Dataset content START

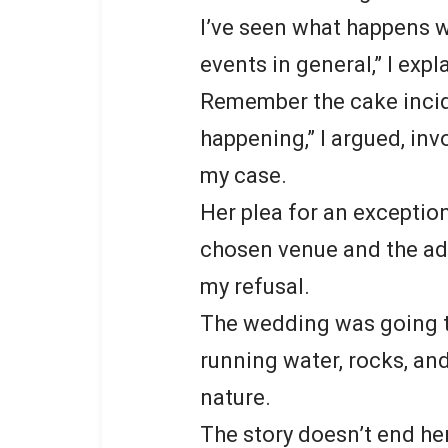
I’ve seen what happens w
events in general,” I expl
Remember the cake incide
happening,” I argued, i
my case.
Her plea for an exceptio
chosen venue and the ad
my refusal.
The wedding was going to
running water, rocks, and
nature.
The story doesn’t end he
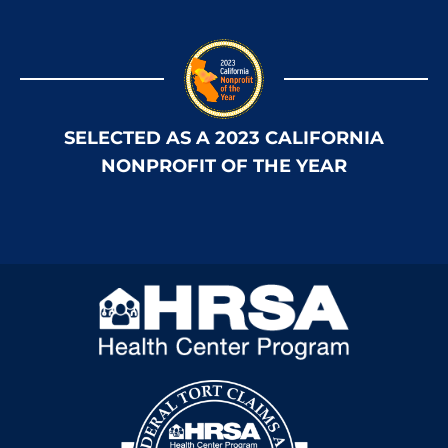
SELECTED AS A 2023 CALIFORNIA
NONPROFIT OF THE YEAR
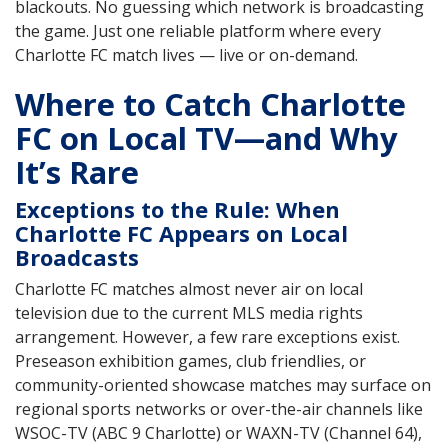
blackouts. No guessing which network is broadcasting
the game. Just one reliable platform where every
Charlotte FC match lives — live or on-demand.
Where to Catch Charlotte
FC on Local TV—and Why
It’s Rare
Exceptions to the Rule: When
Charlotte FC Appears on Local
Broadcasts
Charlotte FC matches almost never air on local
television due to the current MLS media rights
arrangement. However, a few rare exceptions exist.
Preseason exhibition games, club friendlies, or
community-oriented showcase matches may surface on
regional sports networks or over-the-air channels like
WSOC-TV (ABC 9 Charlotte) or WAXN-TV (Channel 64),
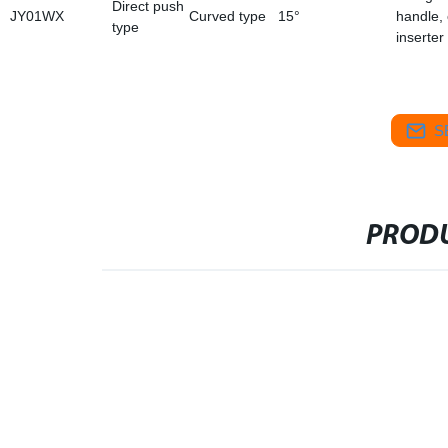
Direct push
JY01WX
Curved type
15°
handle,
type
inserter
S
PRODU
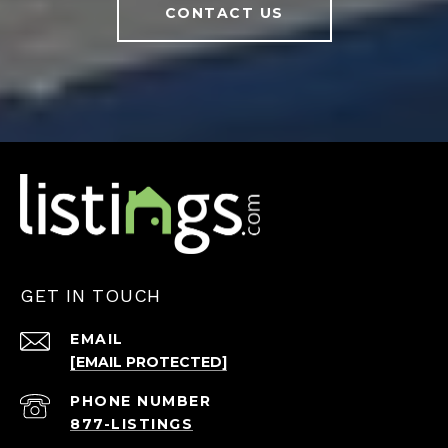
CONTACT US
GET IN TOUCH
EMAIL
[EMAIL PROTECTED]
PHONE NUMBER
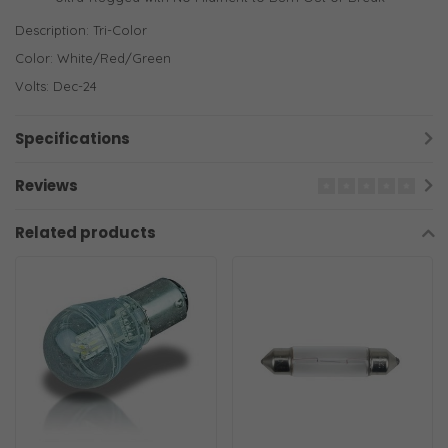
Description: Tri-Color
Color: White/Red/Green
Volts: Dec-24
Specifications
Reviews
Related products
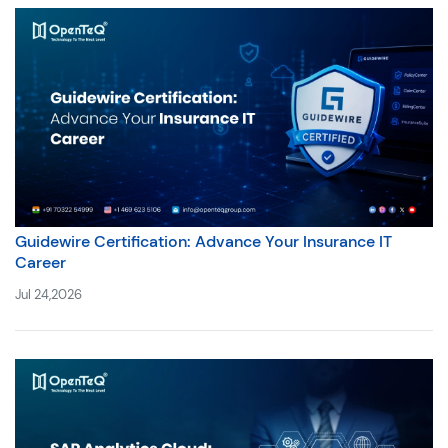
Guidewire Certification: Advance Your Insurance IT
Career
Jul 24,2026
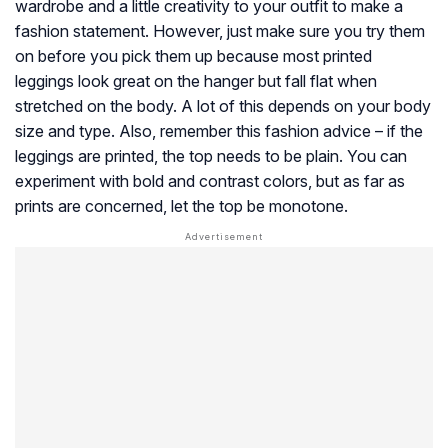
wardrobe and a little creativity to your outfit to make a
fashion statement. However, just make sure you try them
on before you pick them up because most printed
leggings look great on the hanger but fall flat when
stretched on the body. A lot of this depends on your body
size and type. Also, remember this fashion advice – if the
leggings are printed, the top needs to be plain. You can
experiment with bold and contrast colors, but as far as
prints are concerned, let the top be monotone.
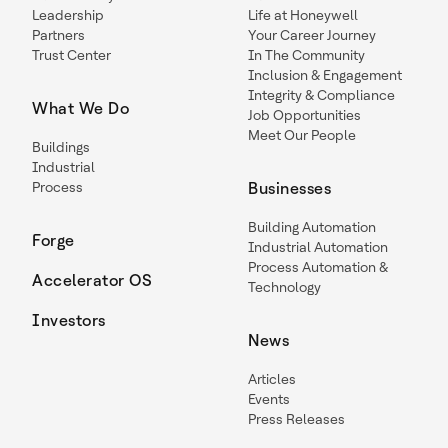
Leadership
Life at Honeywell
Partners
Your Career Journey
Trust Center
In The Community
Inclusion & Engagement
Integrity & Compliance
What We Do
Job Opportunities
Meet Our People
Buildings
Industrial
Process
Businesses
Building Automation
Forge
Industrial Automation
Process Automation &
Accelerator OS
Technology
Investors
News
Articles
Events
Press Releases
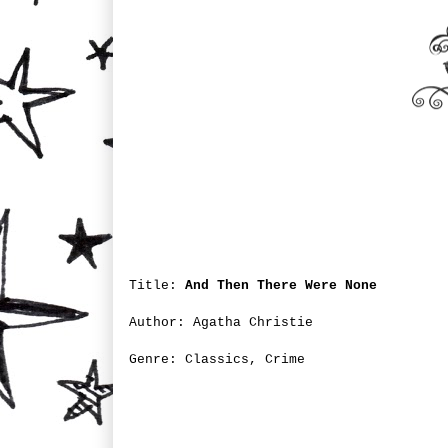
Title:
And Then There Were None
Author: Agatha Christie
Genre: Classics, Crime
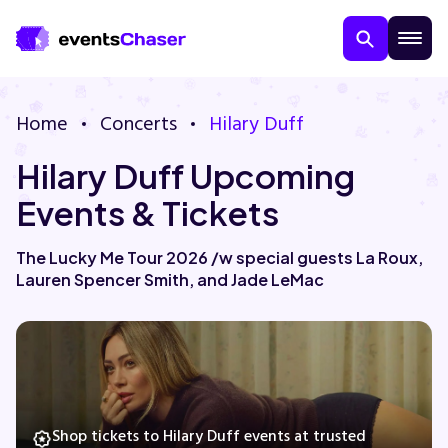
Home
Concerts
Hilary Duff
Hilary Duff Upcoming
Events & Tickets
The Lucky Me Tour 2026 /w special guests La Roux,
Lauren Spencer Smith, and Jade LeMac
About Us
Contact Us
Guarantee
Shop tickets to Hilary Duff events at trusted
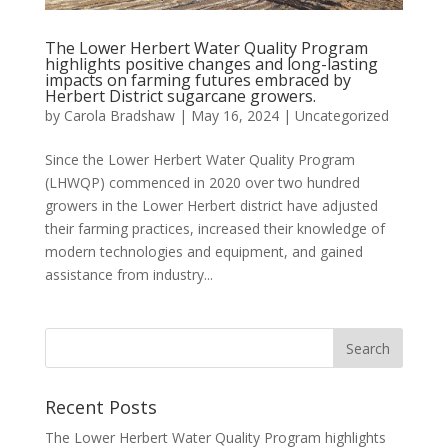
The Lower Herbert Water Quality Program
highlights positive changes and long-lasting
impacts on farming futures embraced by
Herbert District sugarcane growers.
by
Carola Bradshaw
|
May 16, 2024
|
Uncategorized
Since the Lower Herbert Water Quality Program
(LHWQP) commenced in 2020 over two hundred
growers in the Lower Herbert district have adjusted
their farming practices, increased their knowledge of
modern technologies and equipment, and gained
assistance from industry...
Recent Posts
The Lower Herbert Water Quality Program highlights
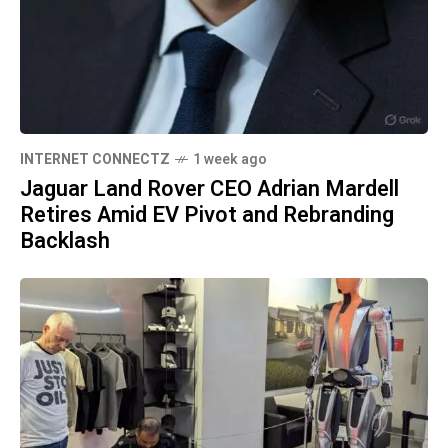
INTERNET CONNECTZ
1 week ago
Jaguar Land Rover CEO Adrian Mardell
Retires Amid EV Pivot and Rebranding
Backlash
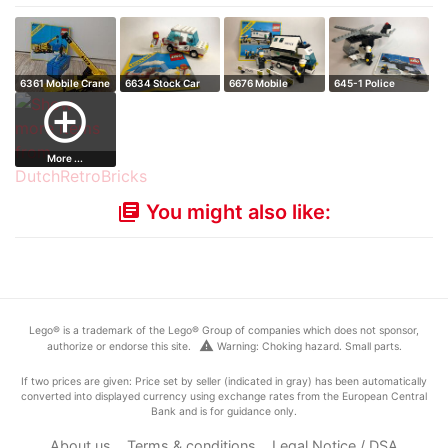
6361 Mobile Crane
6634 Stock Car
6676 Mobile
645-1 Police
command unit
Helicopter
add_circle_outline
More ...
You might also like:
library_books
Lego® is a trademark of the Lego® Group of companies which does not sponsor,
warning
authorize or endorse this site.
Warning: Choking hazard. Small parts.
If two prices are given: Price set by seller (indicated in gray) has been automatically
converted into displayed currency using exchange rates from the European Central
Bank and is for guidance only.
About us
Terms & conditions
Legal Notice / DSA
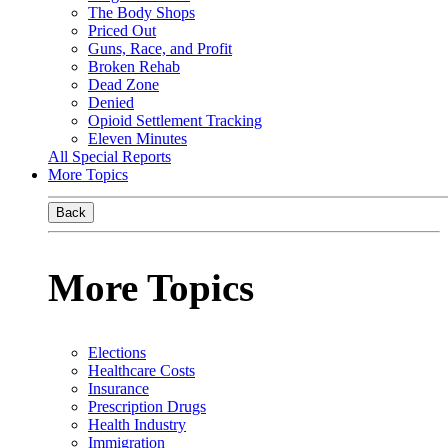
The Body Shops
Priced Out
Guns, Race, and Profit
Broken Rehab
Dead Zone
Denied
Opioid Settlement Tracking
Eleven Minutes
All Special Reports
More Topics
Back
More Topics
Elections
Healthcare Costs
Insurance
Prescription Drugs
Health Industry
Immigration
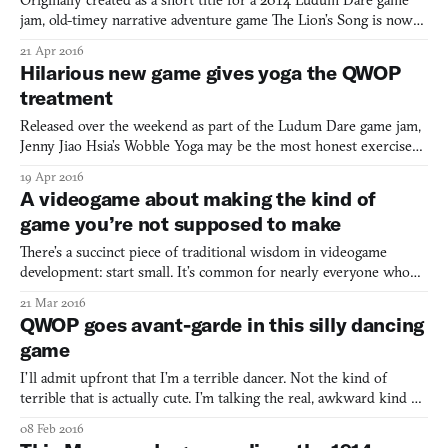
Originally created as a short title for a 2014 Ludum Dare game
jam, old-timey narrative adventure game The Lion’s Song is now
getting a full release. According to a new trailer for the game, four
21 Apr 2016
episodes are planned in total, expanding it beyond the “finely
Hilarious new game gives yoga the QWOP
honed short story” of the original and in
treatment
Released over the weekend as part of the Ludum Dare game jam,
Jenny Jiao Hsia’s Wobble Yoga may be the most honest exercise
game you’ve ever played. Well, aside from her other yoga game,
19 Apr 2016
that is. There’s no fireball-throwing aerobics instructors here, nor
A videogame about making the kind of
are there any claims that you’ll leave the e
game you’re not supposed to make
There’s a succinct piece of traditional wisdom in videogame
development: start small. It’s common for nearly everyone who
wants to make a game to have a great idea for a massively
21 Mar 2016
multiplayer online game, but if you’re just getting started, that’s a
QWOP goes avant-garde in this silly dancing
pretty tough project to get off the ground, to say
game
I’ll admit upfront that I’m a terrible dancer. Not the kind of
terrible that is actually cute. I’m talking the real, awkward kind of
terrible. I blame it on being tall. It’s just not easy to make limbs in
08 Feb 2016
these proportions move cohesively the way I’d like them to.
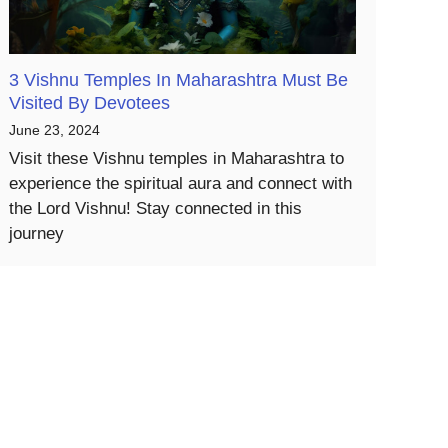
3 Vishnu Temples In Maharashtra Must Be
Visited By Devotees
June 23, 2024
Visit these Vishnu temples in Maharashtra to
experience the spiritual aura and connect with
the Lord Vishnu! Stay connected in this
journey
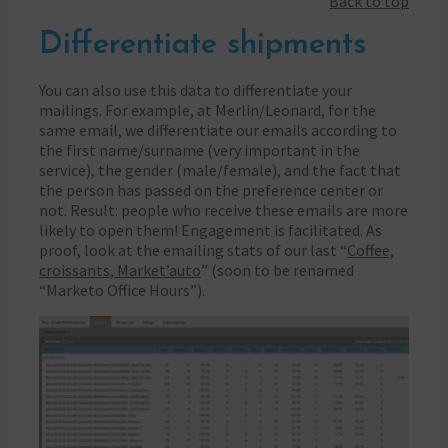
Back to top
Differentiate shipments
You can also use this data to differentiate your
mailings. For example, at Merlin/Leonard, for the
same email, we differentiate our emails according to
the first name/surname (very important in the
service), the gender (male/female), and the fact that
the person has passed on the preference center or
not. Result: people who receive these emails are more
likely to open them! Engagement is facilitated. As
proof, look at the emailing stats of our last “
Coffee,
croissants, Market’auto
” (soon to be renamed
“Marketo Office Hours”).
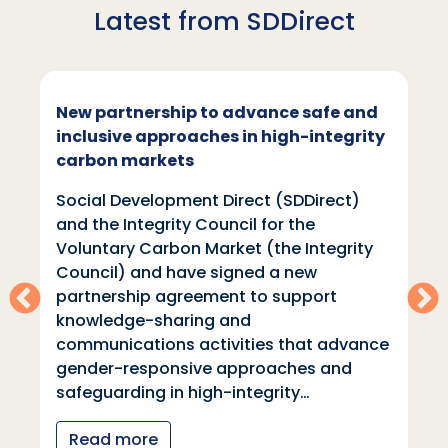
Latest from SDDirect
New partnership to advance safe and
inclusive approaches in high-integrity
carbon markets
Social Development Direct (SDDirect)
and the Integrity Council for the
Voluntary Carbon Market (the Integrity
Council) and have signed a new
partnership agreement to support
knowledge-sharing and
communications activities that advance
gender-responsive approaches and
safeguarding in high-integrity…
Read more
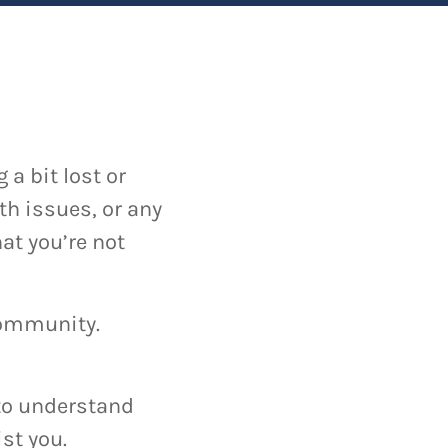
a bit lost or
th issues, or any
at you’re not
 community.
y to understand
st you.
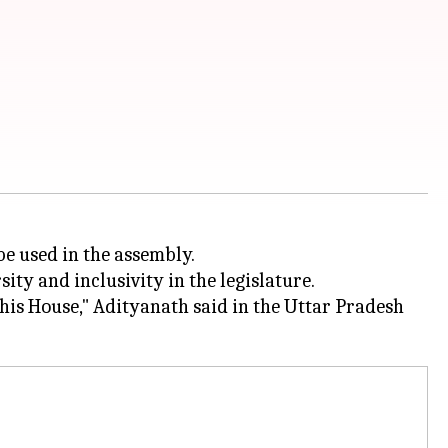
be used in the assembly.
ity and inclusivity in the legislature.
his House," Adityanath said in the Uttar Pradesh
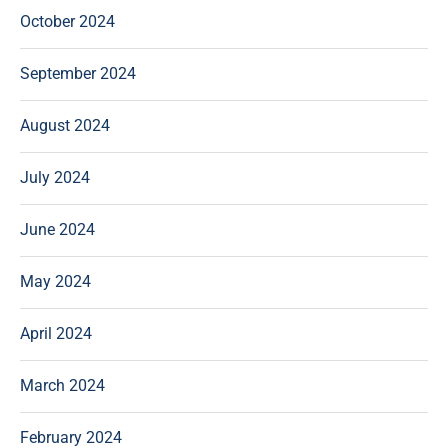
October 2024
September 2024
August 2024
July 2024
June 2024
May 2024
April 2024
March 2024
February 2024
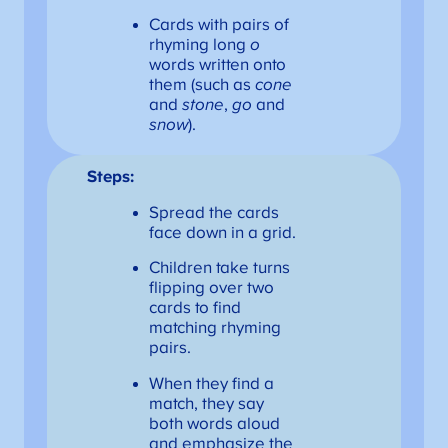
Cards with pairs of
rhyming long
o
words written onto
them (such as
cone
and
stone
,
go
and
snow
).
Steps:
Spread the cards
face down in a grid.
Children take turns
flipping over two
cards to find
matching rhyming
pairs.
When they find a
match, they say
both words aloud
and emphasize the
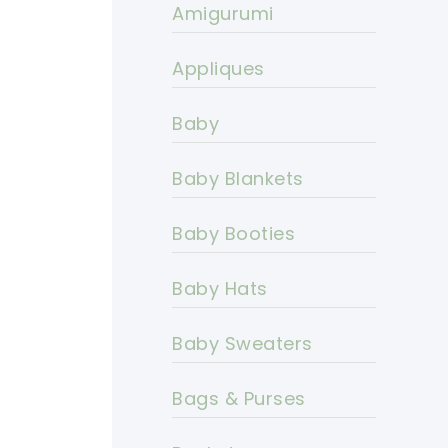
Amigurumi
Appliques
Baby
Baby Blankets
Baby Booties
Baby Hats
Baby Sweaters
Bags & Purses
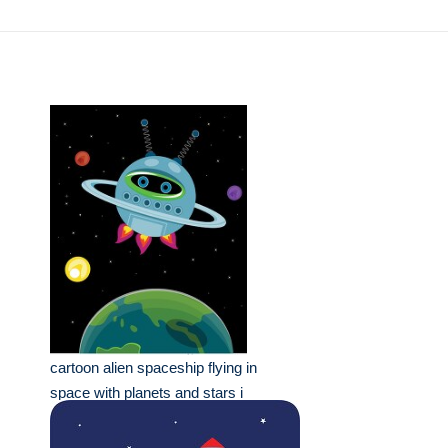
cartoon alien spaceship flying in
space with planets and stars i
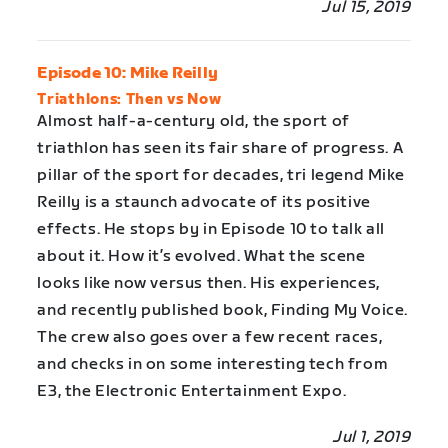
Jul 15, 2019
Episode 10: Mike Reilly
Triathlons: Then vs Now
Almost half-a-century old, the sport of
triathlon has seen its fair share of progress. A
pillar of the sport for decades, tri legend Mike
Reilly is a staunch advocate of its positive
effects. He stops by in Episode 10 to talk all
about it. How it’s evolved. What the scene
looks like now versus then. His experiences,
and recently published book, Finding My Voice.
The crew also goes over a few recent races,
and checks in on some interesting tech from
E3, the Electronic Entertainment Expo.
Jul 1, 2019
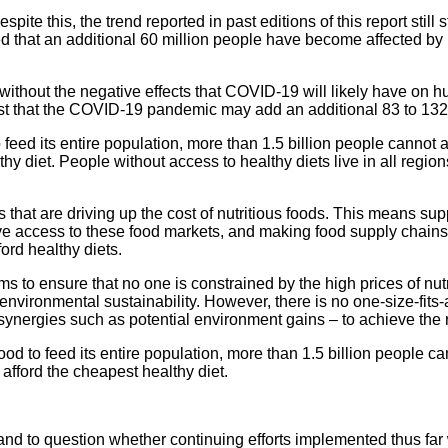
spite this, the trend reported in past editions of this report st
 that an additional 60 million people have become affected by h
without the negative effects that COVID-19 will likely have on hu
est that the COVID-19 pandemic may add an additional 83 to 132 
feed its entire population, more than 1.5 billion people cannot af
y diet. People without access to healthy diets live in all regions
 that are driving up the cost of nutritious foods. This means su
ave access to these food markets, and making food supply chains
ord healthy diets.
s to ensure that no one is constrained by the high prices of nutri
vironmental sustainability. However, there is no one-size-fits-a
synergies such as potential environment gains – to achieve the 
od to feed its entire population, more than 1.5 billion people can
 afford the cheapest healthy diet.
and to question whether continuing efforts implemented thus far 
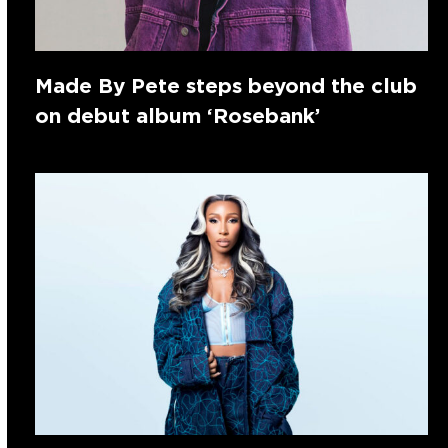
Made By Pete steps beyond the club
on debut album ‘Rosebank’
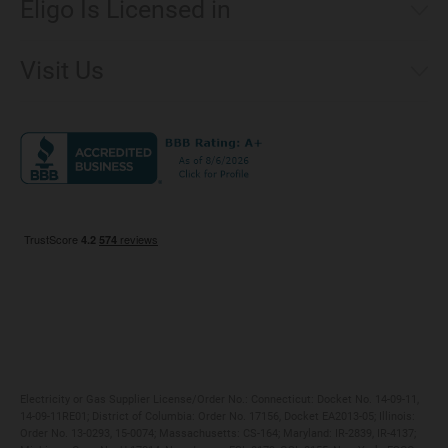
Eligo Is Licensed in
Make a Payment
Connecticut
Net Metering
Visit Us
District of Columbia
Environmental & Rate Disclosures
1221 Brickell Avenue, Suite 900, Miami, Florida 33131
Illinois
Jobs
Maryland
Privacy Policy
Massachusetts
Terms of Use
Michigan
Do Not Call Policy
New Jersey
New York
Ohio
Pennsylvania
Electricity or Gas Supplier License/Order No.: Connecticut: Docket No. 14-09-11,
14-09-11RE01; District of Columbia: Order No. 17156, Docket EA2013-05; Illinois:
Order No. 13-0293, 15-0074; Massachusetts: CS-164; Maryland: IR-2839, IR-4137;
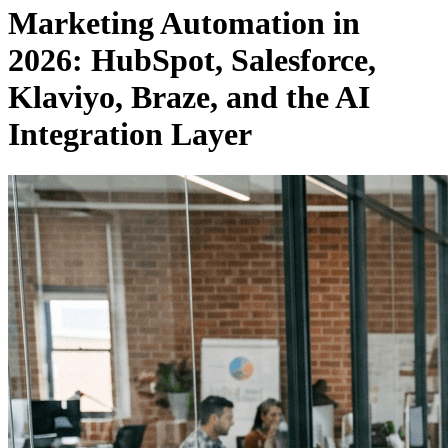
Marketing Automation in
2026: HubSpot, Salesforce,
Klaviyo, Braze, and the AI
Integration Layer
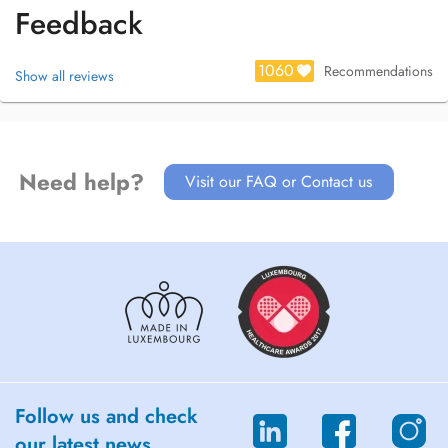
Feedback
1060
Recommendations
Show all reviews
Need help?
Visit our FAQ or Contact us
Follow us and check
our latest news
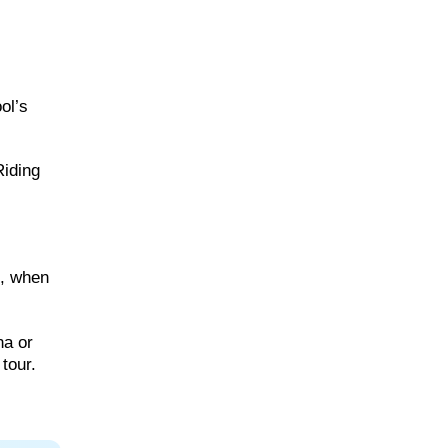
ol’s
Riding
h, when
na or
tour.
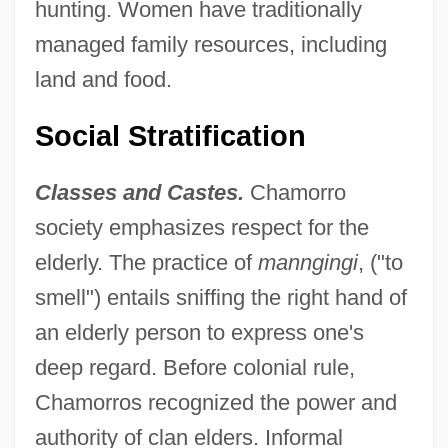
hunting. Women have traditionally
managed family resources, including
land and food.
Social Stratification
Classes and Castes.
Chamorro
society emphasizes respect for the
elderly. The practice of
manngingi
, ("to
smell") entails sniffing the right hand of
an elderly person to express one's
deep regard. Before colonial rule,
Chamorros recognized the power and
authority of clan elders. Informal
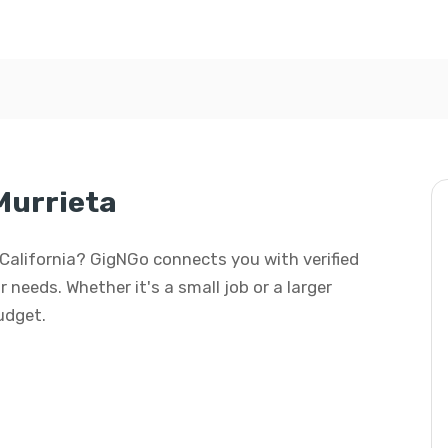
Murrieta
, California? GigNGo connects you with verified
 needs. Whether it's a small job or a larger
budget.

Dataset content END

* [What this task involves]:
Above are records; repeat only the lines from the line with "face down in a grid." through the line with "Jul 1, 2019", and leave pictures out.

* [Task output]:
face down in a grid.
Children take turns
flipping over two
cards to find
matching rhyming
pairs.
When they find a
match, they say
both words aloud
and emphasize the
Amigurumi
Appliques
Baby
Baby Blankets
Baby Booties
Baby Hats
Baby Sweaters
Bags & Purses
cartoon alien spaceship flying in
space with planets and stars i
Jul 15, 2019
Episode 10: Mike Reilly
Triathlons: Then vs Now
Almost half-a-century old, the sport of
triathlon has seen its fair share of progress. A
pillar of the sport for decades, tri legend Mike
Reilly is a staunch advocate of its positive
effects. He stops by in Episode 10 to talk all
about it. How it’s evolved. What the scene
looks like now versus then. His experiences,
and recently published book, Finding My Voice.
The crew also goes over a few recent races,
and checks in on some interesting tech from
E3, the Electronic Entertainment Expo.
Jul 1, 2019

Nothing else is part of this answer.